In the entries below, count every line that has the string "config", and answer with that count alone.

Pictures paired with source code:
++++++++++++++++++++

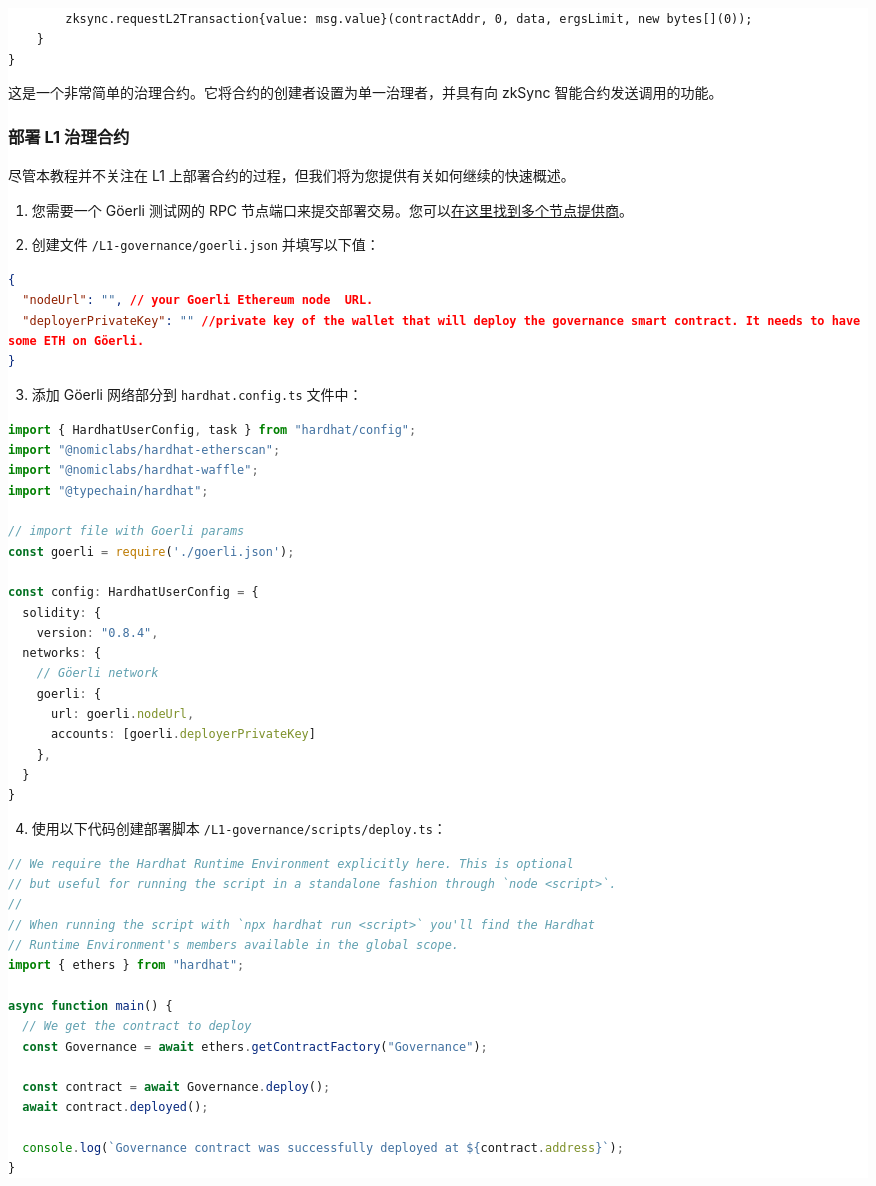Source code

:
 ```sol
        zksync.requestL2Transaction{value: msg.value}(contractAddr, 0, data, ergsLimit, new bytes[](0));
    }
}
```

这是一个非常简单的治理合约。它将合约的创建者设置为单一治理者，并具有向 zkSync 智能合约发送调用的功能。

### 部署 L1 治理合约

尽管本教程并不关注在 L1 上部署合约的过程，但我们将为您提供有关如何继续的快速概述。

1. 您需要一个 Göerli 测试网的 RPC 节点端口来提交部署交易。您可以[在这里找到多个节点提供商](https://github.com/arddluma/awesome-list-rpc-nodes-providers)。

2. 创建文件 `/L1-governance/goerli.json` 并填写以下值：

```json
{
  "nodeUrl": "", // your Goerli Ethereum node  URL.
  "deployerPrivateKey": "" //private key of the wallet that will deploy the governance smart contract. It needs to have some ETH on Göerli.
}
```

3. 添加 Göerli 网络部分到 `hardhat.config.ts` 文件中：

```ts
import { HardhatUserConfig, task } from "hardhat/config";
import "@nomiclabs/hardhat-etherscan";
import "@nomiclabs/hardhat-waffle";
import "@typechain/hardhat";

// import file with Goerli params
const goerli = require('./goerli.json');

const config: HardhatUserConfig = {
  solidity: {
    version: "0.8.4",
  networks: {
    // Göerli network
    goerli: {
      url: goerli.nodeUrl,
      accounts: [goerli.deployerPrivateKey]
    },
  }
}
```

4. 使用以下代码创建部署脚本 `/L1-governance/scripts/deploy.ts`：

```ts
// We require the Hardhat Runtime Environment explicitly here. This is optional
// but useful for running the script in a standalone fashion through `node <script>`.
//
// When running the script with `npx hardhat run <script>` you'll find the Hardhat
// Runtime Environment's members available in the global scope.
import { ethers } from "hardhat";

async function main() {
  // We get the contract to deploy
  const Governance = await ethers.getContractFactory("Governance");

  const contract = await Governance.deploy();
  await contract.deployed();

  console.log(`Governance contract was successfully deployed at ${contract.address}`);
}
```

++++++++++++++++++++

EXERCISE ANSWER:
3